3-month AI/ML training program

Join our 3-month AI/ML training program to build a strong foundation in artificial intelligence and machine learning. Learn through hands-on projects, gain valuable skills, and kickstart your career in this dynamic field.

Objective

  • Build foundational AI/ML knowledge and practical skills for entry-level tasks.
  • Understand key concepts in deep learning, with a focus on ANN.
  • Complete a guided capstone project to showcase learning.

Structure

Weekly progress combines theoretical sessions, hands-on tasks, and project work to ensure steady growth.

Month 1: Fundamentals of AI/ML and Tools

Week 1: Introduction to AI and ML

  • Topics:
    • What is AI? Branches of AI and real-world applications.
    • What is ML? Types of ML: Supervised, Unsupervised, Reinforcement Learning.
    • Overview of ML workflows.
  • Tasks:
    • Identify ML applications in day-to-day life.
    • Set up Python and essential libraries (NumPy, Pandas, Matplotlib).

Week 2: Python for Data Analysis

  • Topics:
    • Data exploration and manipulation using Pandas.
    • Data visualization with Matplotlib and Seaborn.
  • Tasks:
    • Perform EDA on a sample dataset.
    • Generate summary statistics and data visualizations.

Week 3: Introduction to Machine Learning Algorithms

  • Topics:
    • Linear Regression, Logistic Regression.
    • Performance metrics: Accuracy, Precision, Recall, and F1-score.
  • Tasks:
    • Build and evaluate a Linear Regression model for predicting housing prices.

Week 4: Data Preprocessing and ML Pipelines

  • Topics:
    • Handling missing data, scaling, encoding categorical variables.
    • Introduction to ML pipelines.
  • Tasks:
    • Create a pipeline for preprocessing and training a model using scikit-learn.

Month 2: Core Machine Learning and Deep Learning Foundations

Week 5: Decision Trees and Ensemble Methods

  • Topics:
    • Decision Trees: Working and applications.
    • Ensemble methods: Bagging (Random Forest), Boosting (Gradient Boosting).
  • Tasks:
    • Build a Random Forest model for classification tasks.

Week 6: Unsupervised Learning

  • Topics:
    • K-Means Clustering, Hierarchical Clustering.
    • Dimensionality Reduction: PCA.
  • Tasks:
    • Apply K-Means to segment customers in a retail dataset.

Week 7: Introduction to Deep Learning and Artificial Neural Networks (ANN)

  • Topics:
    • What is Deep Learning?
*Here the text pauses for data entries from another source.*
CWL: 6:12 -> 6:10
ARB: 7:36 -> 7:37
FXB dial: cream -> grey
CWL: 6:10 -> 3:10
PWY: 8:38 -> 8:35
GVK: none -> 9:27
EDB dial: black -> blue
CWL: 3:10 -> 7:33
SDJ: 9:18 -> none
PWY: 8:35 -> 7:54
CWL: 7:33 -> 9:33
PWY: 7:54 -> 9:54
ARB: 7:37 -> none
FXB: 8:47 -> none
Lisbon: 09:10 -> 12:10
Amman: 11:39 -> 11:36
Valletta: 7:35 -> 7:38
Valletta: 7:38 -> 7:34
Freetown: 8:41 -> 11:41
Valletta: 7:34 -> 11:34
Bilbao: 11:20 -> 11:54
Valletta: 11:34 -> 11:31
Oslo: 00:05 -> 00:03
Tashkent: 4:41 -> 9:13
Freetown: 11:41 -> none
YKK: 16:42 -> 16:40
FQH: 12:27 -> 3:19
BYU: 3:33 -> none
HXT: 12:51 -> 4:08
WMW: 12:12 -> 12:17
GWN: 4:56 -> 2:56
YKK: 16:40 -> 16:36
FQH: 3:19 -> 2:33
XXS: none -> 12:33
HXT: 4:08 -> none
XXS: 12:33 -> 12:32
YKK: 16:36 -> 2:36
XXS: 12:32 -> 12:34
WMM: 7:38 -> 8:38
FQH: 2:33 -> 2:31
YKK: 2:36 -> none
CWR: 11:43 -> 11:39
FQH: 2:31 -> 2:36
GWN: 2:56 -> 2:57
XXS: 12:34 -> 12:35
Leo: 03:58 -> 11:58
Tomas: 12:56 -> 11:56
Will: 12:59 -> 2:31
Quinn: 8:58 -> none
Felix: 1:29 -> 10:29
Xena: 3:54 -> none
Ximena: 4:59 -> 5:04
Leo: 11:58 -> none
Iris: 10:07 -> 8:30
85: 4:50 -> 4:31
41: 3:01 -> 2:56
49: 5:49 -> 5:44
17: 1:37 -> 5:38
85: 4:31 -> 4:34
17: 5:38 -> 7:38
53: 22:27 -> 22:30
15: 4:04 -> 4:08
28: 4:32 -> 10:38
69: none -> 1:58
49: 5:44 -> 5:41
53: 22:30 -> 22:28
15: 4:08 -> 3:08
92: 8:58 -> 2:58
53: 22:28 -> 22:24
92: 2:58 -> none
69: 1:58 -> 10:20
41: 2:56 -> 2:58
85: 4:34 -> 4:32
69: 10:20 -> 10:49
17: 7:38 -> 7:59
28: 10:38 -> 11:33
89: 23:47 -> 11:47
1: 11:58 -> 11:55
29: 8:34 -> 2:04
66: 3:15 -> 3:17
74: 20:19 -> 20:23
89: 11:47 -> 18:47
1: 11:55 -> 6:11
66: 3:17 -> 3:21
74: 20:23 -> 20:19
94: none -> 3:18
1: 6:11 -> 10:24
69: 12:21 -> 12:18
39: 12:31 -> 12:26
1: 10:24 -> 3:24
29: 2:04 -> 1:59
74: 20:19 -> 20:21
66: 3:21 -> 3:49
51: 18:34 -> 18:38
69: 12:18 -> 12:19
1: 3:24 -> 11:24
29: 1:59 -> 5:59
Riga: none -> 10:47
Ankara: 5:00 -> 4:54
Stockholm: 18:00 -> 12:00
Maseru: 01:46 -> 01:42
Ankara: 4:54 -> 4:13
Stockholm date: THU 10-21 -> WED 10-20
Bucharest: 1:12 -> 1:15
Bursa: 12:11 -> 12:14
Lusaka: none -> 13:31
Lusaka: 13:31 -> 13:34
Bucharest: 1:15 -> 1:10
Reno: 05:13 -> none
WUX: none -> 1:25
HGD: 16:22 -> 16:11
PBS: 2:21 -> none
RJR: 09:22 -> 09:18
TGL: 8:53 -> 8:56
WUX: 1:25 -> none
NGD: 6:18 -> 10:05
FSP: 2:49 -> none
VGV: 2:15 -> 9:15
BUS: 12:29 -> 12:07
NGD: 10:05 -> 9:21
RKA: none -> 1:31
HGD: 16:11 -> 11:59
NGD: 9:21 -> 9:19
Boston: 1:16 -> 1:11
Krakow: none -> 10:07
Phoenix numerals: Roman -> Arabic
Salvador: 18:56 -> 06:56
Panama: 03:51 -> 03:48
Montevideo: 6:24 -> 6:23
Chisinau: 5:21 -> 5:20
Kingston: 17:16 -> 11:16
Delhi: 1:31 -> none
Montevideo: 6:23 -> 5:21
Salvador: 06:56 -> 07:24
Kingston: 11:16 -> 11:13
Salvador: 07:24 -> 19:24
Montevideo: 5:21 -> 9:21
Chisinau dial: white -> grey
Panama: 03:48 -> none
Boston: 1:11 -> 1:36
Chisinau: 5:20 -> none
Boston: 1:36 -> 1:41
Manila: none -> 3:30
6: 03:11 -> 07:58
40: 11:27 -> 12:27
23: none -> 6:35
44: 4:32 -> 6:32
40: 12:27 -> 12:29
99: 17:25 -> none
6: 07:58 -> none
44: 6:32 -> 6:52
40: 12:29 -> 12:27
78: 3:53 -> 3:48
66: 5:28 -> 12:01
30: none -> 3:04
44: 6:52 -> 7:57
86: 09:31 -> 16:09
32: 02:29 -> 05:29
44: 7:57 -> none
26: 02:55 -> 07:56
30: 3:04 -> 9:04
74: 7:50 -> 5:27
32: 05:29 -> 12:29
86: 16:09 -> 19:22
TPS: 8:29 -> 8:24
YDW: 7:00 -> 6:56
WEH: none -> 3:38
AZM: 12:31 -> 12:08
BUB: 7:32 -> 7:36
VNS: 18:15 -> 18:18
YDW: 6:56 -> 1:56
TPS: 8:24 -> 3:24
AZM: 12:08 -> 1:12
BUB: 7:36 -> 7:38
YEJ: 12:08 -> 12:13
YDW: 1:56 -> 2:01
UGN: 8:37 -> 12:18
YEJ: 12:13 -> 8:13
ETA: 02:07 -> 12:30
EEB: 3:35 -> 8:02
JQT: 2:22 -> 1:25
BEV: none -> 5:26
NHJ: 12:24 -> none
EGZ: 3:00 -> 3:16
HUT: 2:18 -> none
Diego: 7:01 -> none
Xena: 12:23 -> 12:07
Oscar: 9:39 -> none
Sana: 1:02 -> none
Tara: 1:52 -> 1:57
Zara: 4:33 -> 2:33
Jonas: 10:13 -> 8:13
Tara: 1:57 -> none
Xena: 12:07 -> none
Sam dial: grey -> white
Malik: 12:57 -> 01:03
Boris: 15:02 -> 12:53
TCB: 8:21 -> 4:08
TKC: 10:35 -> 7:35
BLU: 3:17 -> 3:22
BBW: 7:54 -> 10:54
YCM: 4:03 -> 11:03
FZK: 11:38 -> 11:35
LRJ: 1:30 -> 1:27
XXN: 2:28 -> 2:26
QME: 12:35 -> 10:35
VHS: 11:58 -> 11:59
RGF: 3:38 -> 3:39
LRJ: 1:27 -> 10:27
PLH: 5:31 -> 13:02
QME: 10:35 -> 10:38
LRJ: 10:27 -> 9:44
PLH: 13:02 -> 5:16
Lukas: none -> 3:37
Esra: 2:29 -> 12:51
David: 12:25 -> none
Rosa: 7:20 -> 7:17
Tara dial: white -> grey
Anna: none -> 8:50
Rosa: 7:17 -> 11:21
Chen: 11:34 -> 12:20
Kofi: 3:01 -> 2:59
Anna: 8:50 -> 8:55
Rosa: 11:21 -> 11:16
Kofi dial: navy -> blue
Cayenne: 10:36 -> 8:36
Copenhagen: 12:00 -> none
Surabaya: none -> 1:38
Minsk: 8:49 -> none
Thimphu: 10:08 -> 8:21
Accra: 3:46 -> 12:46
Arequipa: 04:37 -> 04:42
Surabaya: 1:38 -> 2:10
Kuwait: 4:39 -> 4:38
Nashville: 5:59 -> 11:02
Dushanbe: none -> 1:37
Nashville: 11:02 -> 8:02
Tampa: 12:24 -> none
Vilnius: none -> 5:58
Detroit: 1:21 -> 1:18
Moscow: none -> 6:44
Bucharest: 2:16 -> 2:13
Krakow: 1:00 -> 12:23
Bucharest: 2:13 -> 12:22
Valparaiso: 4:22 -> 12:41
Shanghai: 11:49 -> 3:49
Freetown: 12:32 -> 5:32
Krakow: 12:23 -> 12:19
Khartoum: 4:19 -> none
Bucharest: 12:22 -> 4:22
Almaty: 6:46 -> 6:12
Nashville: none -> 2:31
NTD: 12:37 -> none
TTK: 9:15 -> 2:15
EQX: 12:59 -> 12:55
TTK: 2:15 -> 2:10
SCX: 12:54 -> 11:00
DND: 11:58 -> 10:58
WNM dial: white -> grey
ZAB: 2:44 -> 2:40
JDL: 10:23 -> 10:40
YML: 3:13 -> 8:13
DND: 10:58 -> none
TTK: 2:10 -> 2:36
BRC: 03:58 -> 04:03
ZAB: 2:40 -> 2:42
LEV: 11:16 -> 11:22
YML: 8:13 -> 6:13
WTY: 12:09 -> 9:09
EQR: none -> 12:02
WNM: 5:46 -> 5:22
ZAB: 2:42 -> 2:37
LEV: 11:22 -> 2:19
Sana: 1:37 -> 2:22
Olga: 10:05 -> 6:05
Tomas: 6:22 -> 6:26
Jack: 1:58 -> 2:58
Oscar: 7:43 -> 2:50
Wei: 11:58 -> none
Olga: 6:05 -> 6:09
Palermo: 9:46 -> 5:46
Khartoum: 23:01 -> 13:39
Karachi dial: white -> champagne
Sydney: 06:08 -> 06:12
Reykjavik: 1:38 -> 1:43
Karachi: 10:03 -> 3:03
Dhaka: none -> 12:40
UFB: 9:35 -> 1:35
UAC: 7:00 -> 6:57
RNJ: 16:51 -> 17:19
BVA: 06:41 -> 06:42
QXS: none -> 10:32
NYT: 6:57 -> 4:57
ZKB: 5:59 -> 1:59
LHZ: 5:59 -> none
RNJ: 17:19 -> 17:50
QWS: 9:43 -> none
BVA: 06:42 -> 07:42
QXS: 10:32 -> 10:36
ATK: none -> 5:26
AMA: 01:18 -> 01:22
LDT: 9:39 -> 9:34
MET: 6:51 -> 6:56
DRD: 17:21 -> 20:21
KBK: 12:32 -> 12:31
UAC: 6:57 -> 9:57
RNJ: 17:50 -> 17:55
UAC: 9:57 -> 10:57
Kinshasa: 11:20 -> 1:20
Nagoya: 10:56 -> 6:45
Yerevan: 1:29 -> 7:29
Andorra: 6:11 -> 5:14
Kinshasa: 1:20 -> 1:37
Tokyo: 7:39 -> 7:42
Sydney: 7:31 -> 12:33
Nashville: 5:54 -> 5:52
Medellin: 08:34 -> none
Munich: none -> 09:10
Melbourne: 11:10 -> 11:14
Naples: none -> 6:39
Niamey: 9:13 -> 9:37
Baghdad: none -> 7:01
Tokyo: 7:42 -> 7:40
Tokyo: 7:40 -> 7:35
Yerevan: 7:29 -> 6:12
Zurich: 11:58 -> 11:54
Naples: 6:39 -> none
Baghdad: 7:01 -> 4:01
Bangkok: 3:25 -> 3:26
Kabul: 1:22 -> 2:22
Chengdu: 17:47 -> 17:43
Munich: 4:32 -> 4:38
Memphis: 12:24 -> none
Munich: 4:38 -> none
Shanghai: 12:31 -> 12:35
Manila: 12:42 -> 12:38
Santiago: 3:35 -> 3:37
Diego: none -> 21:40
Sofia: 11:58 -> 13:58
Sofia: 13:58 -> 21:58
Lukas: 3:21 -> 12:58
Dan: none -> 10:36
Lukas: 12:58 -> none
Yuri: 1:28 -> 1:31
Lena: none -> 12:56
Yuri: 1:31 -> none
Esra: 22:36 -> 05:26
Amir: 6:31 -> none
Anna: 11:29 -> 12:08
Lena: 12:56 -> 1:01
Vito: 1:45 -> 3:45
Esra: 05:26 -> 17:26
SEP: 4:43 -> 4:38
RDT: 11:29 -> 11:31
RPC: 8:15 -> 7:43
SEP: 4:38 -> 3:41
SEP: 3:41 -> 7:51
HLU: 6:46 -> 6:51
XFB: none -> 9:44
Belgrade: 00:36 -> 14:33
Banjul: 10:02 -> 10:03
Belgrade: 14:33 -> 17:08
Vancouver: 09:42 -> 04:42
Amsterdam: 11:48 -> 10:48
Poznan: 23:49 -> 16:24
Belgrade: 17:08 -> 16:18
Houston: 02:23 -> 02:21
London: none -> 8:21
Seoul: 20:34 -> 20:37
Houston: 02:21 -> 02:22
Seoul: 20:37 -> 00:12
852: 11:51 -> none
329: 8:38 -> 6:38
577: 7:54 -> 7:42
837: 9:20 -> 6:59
ANN architecture and components.
    • Activation functions: Sigmoid, ReLU, Softmax.
    • Forward propagation and backpropagation.
  • Tasks:
    • Implement an ANN for binary classification using TensorFlow/Keras.

Week 8: Advanced ANN Concepts

  • Topics:
    • Optimizers: Gradient Descent, Adam.
    • Regularization techniques: Dropout, Batch Normalization.
  • Tasks:
    • Improve an ANN model using dropout and different optimizers.

Month 3: Capstone Project and Future Skills

Week 9: Capstone Project Planning

  • Activities:
    • Select a dataset (e.g., loan approval, e-commerce trends).
    • Define the project’s objectives and success metrics.

Week 10: Model Development

  • Activities:
    • Build an end-to-end ML model pipeline, train, and evaluate.
    • Document findings and insights.

Week 11: Deployment Basics

  • Topics:
    • Introduction to model deployment using Flask/Streamlit.
  • Tasks:
    • Create a simple interface to showcase the project.

Week 12: Presentation and Feedback

  • Activities:
    • Present the project to mentors and peers.
    • Receive feedback and refine the project.